Madge Garland, for example, was committed, up to the end of her life, to supporting younger women journalists as they started their careers. She really encouraged them. I met several of those people, who talked about their debts to her. How she simply encouraged them at a time when what they were doing wasn’t so common. It wasn’t like, for example, you: graduating from college at a time when it’s clearer to you, that [writing] is something you could do. It was a different moment, even in the seventies. And she remembered so acutely her struggle to write, and the people who had supported her. It was very important to her to pass that along.

And she encouraged you!

Well, in the sense that she grabbed my interest and didn’t let go. I really was driven to find out what I could about her. And by writing about her — deciding to write about her allowed me to change my life in some important ways.

What kinds of ways?

Oh, by making a commitment to write a book about her. That changed my life. Biography isn’t just a solitary occupation. All those people I interviewed — I met them, my work depends on their work. I wasn’t just sitting in my room writing a book. I was traveling and meting people for many years before I was writing. The process of that research was transformative in all kinds of ways.

One last question. You’ve said in other interviews that your triptych approach to All We Know is “nothing new.” But it does remain an untraditional way of approaching biography, and yet biography remains unseen as a creative form.

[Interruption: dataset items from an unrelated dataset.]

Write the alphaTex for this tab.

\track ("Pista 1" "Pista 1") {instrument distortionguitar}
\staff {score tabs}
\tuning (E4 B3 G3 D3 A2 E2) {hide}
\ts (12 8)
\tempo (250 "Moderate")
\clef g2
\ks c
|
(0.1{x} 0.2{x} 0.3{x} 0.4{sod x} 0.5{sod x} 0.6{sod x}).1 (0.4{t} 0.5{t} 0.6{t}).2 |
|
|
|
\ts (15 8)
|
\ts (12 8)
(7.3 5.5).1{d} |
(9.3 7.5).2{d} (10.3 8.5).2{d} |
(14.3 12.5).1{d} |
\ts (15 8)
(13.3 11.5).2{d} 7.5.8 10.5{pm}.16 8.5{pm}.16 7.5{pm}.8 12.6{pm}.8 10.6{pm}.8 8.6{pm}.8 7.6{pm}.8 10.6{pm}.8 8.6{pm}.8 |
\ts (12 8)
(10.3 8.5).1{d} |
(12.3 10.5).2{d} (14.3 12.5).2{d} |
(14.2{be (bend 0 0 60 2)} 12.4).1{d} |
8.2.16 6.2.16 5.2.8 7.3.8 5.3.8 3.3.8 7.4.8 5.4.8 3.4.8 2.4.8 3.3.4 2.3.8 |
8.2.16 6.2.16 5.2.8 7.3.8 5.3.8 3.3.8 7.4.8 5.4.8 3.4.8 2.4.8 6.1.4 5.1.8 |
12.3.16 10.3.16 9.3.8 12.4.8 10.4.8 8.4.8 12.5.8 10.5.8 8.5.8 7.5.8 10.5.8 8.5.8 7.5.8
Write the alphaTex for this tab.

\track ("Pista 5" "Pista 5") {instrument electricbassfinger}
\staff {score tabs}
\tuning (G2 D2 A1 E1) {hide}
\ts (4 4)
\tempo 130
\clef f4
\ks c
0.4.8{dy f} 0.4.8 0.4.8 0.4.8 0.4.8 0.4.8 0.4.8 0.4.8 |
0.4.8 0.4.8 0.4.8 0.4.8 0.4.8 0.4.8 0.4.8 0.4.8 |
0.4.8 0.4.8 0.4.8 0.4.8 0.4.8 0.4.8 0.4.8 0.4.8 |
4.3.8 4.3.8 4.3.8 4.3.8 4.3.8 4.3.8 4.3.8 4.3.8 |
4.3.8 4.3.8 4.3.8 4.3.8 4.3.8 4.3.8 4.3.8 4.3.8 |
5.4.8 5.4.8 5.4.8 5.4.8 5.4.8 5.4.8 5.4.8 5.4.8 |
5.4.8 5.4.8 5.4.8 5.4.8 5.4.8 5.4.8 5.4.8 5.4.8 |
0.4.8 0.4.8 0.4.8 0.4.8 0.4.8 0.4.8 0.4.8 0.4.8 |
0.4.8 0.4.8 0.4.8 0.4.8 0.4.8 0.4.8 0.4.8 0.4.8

That’s true. Michael Holroyd has written about this, and talked about this in some very interesting ways. One of the things he argues is that nonfiction, the idea of nonfiction writing, is such a negating term and outlook. “Re-creative writing” is the term he’s interested in, or proposed.

What I wanted to do was to figure out how to produce a work of imagination that remained utterly true to the facts, while also grappling with what the facts are and can be. That tension between fact and imagination is what makes biographical writing so compelling. The interest is in language, as much as in lived experience — but I don’t see those two things as opposed. When it came to Madge Garland’s clothes, for example, and thinking about fashion, I wanted to write about couture as a rhetorical phenomenon, as well as a material phenomenon. Again, I don’t see those two things as diametrically opposed.

In every case, with each of these people, it’s a linguistic challenge, and an imaginative challenge, as well as an archival, factual challenge. I was trying to meld those impulses or drives. [That] is what motivated me, what held my interest through many, many years. It seemed like the problem I was trying to solve, just as much as I was trying to solve what Madge Garland had actually done between 1914 and 1918.  (Pauses.) I hope your tape recorder is working, because that was the nail on the head.